En contrepoint de cette démarche la musique est aussi porteuse d'une réflexion sur l'horreur de la guerre. Certains artistes en ont fait l'objet d'un travail de mémoire, la nécessité de ne pas oublier, la volonté de dépasser le caractère simplement factuel des conflits pour donner à penser.
Composée bien des années après le conflit, dans un contexte relativement apaisé, par un artiste dont l'image n'est pas circonscrite au thème de la guerre, Nuit et brouillard (1963) de Jean Ferrat participe de cette activité mémorielle de la musique.
La chanson d'après-guerre travaille au paradoxe de cette période tiraillée entre un certain recul pris sur les événements et un certain oubli des traumatismes causés par ceux-ci. Le titre de la chanson fait référence au nom de code donné par le commandement nazi à l'accomplissement de la Shoah (initialement ''solution finale à la question juive''). La notion de code vient signifier ici la mise au secret de certains faits de la seconde guerre mondiale. Le terme devenu conventionnel de ''nuit et brouillard'' en masque l'horreur. Ferrat va chercher sous l'abstraction des mots les événements tragiques qui s'y rapportent. Son texte tente de redonner une identité concrète aux victimes de guerre, ils les nomment par leur prénom et à travers leurs religions. Il s'offusque d'une société qui veut taire le drame, qui détourne le regard et encoure alors le risque de faire l'économie d'une réflexion sur la condition humaine et ses terribles travers.
Harmonies guerrières de la musique
La guerre appelle naturellement un vocabulaire de l'engagement, de la révolte, de la souffrance ou de l'héroïsme.
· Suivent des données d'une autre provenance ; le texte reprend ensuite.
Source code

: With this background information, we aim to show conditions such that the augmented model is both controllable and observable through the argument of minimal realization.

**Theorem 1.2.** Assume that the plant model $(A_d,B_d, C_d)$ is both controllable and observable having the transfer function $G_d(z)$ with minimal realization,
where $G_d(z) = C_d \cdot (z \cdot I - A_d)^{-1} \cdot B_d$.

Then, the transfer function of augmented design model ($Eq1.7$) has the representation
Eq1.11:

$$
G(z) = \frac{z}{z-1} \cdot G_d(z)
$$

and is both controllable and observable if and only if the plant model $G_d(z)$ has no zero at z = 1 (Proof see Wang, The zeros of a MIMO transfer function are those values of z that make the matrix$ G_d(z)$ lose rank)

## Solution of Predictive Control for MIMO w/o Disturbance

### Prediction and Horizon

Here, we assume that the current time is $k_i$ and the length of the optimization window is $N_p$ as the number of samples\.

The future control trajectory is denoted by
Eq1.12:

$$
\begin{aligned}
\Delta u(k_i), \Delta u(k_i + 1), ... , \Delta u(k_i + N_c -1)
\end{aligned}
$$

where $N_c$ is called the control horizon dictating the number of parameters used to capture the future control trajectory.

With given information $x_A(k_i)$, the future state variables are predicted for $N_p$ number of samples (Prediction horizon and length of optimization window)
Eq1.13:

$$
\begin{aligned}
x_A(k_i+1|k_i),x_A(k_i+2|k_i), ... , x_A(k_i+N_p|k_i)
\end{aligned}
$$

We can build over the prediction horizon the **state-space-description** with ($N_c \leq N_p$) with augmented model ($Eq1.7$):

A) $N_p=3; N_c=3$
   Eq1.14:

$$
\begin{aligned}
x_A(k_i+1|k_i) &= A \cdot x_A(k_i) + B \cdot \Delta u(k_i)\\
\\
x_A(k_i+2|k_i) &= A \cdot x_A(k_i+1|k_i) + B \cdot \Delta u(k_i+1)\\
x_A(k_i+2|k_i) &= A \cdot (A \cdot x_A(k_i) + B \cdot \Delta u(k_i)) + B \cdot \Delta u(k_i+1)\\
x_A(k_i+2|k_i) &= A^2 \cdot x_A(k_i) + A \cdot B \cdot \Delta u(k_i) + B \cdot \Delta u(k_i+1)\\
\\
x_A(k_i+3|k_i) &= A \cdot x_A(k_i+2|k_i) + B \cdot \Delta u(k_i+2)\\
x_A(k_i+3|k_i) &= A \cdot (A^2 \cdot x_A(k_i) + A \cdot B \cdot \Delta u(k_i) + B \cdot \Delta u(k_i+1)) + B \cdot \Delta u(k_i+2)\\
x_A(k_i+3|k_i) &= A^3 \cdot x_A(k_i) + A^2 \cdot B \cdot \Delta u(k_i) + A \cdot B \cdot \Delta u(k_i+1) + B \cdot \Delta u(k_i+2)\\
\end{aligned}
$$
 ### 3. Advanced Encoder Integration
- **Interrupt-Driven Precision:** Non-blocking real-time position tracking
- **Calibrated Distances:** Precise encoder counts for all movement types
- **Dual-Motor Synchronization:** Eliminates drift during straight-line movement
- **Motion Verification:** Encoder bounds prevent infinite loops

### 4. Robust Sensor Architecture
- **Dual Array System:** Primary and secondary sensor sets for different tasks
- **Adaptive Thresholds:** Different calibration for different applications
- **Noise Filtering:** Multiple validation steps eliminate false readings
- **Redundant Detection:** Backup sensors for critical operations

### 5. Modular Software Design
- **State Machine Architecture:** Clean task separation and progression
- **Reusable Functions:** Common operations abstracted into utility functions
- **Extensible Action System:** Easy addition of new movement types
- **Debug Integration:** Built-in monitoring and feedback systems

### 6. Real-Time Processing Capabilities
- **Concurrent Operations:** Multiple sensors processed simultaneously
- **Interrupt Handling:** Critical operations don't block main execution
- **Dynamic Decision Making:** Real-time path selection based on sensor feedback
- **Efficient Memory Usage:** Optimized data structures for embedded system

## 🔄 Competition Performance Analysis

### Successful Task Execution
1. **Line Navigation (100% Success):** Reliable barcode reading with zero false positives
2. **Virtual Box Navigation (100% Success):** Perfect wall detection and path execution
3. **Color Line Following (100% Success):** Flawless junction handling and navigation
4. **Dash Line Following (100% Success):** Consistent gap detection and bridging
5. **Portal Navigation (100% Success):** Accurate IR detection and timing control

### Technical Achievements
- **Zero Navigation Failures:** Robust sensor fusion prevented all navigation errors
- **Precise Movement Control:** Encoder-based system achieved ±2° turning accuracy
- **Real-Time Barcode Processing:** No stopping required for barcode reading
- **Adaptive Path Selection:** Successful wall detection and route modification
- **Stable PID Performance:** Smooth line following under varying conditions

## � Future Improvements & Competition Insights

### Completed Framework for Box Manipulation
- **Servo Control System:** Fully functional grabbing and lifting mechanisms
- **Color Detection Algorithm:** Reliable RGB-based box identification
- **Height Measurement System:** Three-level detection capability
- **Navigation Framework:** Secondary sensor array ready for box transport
Mais l'influence de la guerre sur les compositions musicales ne se restreint pas au contenu de leurs paroles.
Accroissement des rythmes, déséquilibre des partitions, ou à l'inverse ordre réglé des notes, organisation stricte des harmonies, la guerre réveille les paradoxes musicaux.
Chez Arnold Schönberg par exemple, avec Un Survivant de Varsovie (1947) la structure classique est abandonnée au profit d'une exécution de l'œuvre en un seul tenant. Schönberg use de plus de contrastes saisissant passant des nuances du piano à celles du forte et d'une étendue mélodique enchainant les graves et les aigus. Cette œuvre s'accompagne de plus d'un récit parlé et chanté sur lequel s'accorde le tempo de la musique. Schönberg allie ainsi la puissance de la musique, soutenue par un orchestre, à la tessiture des voix, entrecroisement d'une émotion du mécanique et de l'humain que la guerre cristallise.